→ **Texte à analyser**:

= = = = =

Le palais national d’Ajuda se situe sur les hauteurs du quartier d’Ajuda, à l’ouest de Lisbonne. Édifié à partir de 1796 sur les plans des architectes Manuel Caetano de Sousa, puis Francisco Xavier Fabri et José da Costa e Silva, il fut conçu pour remplacer le palais de Ribeira, détruit lors du tremblement de terre de 1755. Ce nouveau bâtiment, d’inspiration néoclassique, devait incarner la stabilité retrouvée de la monarchie portugaise et la modernité de la capitale.
Sa construction connut de nombreuses interruptions dues aux invasions napoléoniennes et aux changements politiques du XIXᵉ siècle, si bien que le projet initial ne fut jamais totalement achevé. Malgré cela, il devint la résidence officielle de la famille royale à partir de 1826, notamment sous le règne de Dom Luís Iᵉʳ. C’est à la fin du XIXᵉ siècle, avec le mariage du roi Luís Iᵉʳ avec la princesse Maria Pia de Savoie, que le décor intérieur fut enfin achevé, dans un esprit de confort et d’hygiène bourgeois conforme aux valeurs et aux innovations techniques de l’époque. La reine, issue de la maison de Savoie, introduisit à la cour portugaise le goût raffiné du mobilier italien et français, ainsi qu’une conception plus fonctionnelle de la vie domestique.

= = = = =

→ **Consignes**:
a) Relevez tous les architectes nommés dans le texte sur le palais national d'Ajuda.
b) Recopiez le texte sur le palais national d'Ajuda de « Le palais national » à « de la capitale. ».
c) Prolongez le texte sur le palais national d'Ajuda là où il s'arrête.
Le listing qui suit ne joue aucun rôle dans ce travail.

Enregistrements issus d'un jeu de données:

= = = = =

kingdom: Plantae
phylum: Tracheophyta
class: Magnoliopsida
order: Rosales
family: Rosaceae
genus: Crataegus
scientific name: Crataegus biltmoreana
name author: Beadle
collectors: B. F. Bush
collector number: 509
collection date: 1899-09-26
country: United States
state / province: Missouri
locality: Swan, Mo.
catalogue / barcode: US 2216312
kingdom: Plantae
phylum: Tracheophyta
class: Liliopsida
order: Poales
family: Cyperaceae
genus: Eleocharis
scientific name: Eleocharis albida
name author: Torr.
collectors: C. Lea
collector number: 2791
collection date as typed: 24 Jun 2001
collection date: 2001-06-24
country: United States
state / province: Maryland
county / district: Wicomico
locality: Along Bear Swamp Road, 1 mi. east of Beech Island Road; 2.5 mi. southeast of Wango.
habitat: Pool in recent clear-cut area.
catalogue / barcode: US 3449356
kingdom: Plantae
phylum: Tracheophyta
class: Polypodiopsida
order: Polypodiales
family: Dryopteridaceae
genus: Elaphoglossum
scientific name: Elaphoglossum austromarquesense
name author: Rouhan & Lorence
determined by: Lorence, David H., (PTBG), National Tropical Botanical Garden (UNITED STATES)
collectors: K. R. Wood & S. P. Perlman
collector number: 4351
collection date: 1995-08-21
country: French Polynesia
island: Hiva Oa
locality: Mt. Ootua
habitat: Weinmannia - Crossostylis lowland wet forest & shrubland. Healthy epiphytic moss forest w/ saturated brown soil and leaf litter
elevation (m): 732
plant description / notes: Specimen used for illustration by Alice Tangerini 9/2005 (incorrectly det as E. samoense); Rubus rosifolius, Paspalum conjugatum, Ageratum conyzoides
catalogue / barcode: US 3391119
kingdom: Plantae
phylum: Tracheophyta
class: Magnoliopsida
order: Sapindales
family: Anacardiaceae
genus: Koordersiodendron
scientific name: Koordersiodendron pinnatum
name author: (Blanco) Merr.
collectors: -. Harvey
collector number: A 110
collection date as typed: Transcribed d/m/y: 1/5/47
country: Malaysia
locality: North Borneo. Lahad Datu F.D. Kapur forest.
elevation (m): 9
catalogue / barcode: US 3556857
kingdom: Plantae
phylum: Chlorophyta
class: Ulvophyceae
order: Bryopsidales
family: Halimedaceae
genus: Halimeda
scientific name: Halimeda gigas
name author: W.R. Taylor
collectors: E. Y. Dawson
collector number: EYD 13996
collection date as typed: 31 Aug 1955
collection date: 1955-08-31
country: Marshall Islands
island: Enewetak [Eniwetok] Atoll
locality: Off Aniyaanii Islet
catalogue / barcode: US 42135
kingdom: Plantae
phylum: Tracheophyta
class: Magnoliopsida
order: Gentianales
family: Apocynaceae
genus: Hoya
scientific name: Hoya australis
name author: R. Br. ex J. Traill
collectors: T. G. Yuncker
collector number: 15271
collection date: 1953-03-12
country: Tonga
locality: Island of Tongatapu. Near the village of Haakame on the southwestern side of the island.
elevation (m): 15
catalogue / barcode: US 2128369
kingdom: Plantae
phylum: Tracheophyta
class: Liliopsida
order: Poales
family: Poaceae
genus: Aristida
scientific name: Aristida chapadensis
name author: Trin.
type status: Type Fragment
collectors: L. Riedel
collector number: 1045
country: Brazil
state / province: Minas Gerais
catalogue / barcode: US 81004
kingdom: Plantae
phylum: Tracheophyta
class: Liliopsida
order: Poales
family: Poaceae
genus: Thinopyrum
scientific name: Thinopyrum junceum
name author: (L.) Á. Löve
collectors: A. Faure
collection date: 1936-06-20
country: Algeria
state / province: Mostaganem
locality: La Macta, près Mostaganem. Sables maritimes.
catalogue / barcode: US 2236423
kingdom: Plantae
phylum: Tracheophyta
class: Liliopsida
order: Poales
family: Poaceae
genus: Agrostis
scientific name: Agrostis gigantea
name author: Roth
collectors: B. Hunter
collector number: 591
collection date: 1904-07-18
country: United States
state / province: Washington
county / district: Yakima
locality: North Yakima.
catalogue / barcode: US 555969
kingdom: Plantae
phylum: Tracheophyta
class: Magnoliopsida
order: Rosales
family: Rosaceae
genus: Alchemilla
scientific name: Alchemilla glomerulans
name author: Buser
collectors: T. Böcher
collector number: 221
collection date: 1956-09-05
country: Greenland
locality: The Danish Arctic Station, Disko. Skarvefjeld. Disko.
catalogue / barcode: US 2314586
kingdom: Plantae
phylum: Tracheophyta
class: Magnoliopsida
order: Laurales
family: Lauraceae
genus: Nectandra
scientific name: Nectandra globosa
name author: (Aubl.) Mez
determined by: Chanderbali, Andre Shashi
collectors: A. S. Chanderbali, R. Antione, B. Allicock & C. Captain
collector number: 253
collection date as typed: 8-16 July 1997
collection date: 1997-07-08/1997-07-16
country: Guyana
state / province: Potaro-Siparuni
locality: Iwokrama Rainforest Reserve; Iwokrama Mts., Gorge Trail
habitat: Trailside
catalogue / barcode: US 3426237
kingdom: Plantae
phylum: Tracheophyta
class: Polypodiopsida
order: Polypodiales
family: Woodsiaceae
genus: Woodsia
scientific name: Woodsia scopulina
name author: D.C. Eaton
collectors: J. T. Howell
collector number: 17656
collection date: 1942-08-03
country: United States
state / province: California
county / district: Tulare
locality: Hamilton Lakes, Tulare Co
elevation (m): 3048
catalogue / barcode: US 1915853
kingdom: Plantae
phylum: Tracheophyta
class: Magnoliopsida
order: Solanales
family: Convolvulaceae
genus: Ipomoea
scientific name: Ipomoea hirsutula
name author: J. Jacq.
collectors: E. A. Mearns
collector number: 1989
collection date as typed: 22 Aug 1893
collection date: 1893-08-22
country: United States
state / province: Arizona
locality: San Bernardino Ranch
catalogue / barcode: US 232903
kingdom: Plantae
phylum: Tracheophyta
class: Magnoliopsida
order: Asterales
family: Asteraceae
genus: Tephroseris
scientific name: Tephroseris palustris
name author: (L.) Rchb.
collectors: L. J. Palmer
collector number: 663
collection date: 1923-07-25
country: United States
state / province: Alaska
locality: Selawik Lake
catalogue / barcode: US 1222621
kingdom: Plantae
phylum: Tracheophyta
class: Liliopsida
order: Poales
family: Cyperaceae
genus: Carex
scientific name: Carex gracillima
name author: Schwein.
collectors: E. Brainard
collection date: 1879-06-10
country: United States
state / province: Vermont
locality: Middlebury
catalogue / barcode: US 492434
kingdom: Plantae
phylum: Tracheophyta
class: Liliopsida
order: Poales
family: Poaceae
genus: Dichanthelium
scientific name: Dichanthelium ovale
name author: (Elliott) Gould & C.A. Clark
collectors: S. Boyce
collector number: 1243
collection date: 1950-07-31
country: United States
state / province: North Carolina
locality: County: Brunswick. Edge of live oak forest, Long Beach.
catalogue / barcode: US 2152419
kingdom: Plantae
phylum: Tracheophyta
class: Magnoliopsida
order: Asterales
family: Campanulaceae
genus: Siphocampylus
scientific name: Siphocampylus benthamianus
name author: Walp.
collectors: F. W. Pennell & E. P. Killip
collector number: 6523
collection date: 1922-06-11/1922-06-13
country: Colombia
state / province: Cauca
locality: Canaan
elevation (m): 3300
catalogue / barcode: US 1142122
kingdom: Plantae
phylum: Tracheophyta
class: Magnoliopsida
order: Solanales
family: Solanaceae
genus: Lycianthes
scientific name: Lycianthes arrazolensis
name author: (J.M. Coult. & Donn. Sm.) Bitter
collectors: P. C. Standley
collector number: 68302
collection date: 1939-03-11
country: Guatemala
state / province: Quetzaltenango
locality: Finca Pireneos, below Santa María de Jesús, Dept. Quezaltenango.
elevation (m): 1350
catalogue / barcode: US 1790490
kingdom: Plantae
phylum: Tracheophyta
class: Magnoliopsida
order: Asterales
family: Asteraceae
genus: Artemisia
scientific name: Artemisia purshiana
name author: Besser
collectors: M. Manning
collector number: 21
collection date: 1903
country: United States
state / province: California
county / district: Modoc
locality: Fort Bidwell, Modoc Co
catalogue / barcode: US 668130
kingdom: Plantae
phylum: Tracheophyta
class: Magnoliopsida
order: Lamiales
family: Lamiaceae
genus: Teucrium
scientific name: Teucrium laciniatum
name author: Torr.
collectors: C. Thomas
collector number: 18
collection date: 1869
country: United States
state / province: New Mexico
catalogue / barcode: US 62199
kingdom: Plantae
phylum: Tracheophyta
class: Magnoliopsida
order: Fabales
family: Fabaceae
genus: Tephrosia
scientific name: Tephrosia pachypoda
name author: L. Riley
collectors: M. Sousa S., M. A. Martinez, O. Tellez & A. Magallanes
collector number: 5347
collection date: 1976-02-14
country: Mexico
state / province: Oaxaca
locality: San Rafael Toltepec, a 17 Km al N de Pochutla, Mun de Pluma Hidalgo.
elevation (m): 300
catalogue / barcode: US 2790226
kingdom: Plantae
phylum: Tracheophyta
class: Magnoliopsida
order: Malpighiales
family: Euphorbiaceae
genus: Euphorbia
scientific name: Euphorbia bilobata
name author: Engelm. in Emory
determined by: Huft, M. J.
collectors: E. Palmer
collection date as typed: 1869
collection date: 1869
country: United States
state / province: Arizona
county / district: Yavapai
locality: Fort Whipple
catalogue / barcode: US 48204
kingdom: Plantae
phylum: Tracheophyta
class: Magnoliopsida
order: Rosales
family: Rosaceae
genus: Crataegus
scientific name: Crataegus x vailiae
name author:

= = = = =

→ **Réponses par tâche**:
a)
- Manuel Caetano de Sousa
- Francisco Xavier Fabri
- José da Costa e Silva

b)
Le palais national d’Ajuda se situe sur les hauteurs du quartier d’Ajuda, à l’ouest de Lisbonne. Édifié à partir de 1796 sur les plans des architectes Manuel Caetano de Sousa, puis Francisco Xavier Fabri et José da Costa e Silva, il fut conçu pour remplacer le palais de Ribeira, détruit lors du tremblement de terre de 1755. Ce nouveau bâtiment, d’inspiration néoclassique, devait incarner la stabilité retrouvée de la monarchie portugaise et la modernité de la capitale.

c)
L’extérieur du palais, en pierre de Lioz, se distingue par son ordonnancement symétrique et sa monumentalité classique. L’intérieur, en revanche, témoigne d’une grande diversité de styles décoratifs : néorococo, néo-Renaissance et néobaroque coexistent dans les salons d’apparat. Les salles du Trône, du Banquet et des Ambassadeurs se distinguent par leurs tapisseries, leurs lustres en cristal de Bohême et leurs meubles de fabrication française et portugaise.
Le musée du Palais national d’Ajuda, créé après la proclamation de la République en 1910, conserve aujourd’hui les collections royales d’arts décoratifs : porcelaines de Sèvres, sculptures, argenteries, textiles et peintures, dont le portrait de Dom Luís Iᵉʳ (vers 1870) du peintre Joseph Layraud. Ces ensembles restituent l’atmosphère d’une cour ouverte aux influences artistiques européennes du XIXᵉ siècle.
Le lieu est encore utilisé pour certaines cérémonies officielles d’État.